@vivainsomnia
I wouldn't say that mine were either necessarily. I've given a long description of some of the things that happened to me, but I wouldn't say that I feel huge trauma about it. I had 48 hours with back to back baby (induced), no pain relief, then EMCS.
I think trauma generally comes from:
- not being listened to or treated as a person
- believing you or baby would die
- long term physical damage
Sadly, I do know a couple of people who are within the third category and who are long term incontinent or have little to no feeling during sex. I think that is a traumatic thing to happen to you in your thirties and hard to prepare for as the "cost" of having a baby. I'd say that my friend, who was repeatedly told she wasn't in advanced labour, was left in a corridor on her own to labour, nearly gave birth on her own and suffered a tear to her anus that meant she was uncomfortable for a year and had continence issues for a few months could probably say it was traumatic.
I think that the conveyor belt nature of an induction and being basically on my own did make me feel a bit like point 1), but mostly I felt like I had a lucky escape and hugely relieved that it wasn't worse.

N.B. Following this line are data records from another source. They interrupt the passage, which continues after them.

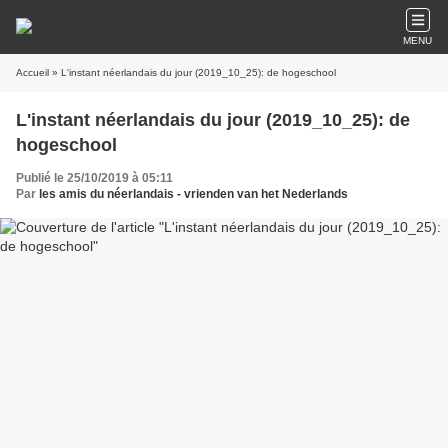
MENU
Accueil
» L'instant néerlandais du jour (2019_10_25): de hogeschool
L'instant néerlandais du jour (2019_10_25): de
hogeschool
Publié le 25/10/2019 à 05:11
Par
les amis du néerlandais - vrienden van het Nederlands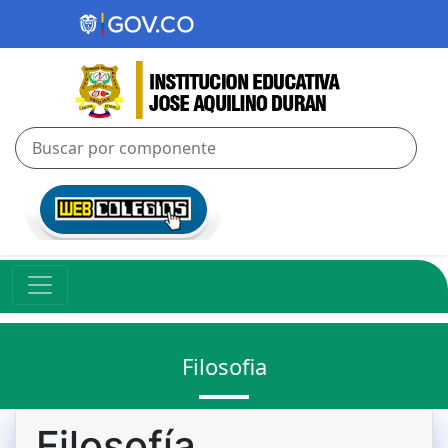
Filosofia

I don't feel traumatised, but I do think that there were lots of moments in which my care could have become quite unsafe and I think that, had I been under consultant care (was borderline due to past medical history but decided I was low risk overall), there would have been a person actually thinking about my care overall and better decisions would have been made about me as an individual. I actually think I would have had a VB - a family friend who is a senior obstetrician told me that he would have encouraged my baby to turn before he induced if he had seen me either in the NHS or privately, but that most midwives wouldn't attempt it. But after 2 days, I was taken down to the operating theatre to decide if I was having forceps or a c section the consultant said baby was so poorly positioned she would never make it down the birth canal. I think that there is just a bunch of very skilled midwives that used to exist and now the system is really short of them, so the system is very passive and feels very unresponsive to new information.
Ultimately, my decision to have a c section second time wasn't about trauma. The system spent a lot of money on me first time around, far far more than if I had an ELCS from the outset. As I had a large back to back baby last time, my birth plan was that if I went into labour before 40 weeks I would give it a full go for a VBAC but otherwise I would have a section before 41 weeks, as the likelihood of a VB/avoiding an EMCS were less after that point, as baby would be large (and he was, over 9lb at 40 weeks and I have a very small frame).
The thing that irritated me about the system was the failure to look at data properly. One community midwife could not accept as a starting premise that having one big baby was a good predictor of having another one. There are so many studies on it - other than having GD, it is the single biggest predictor. Science is not very well applied in midwifery IME.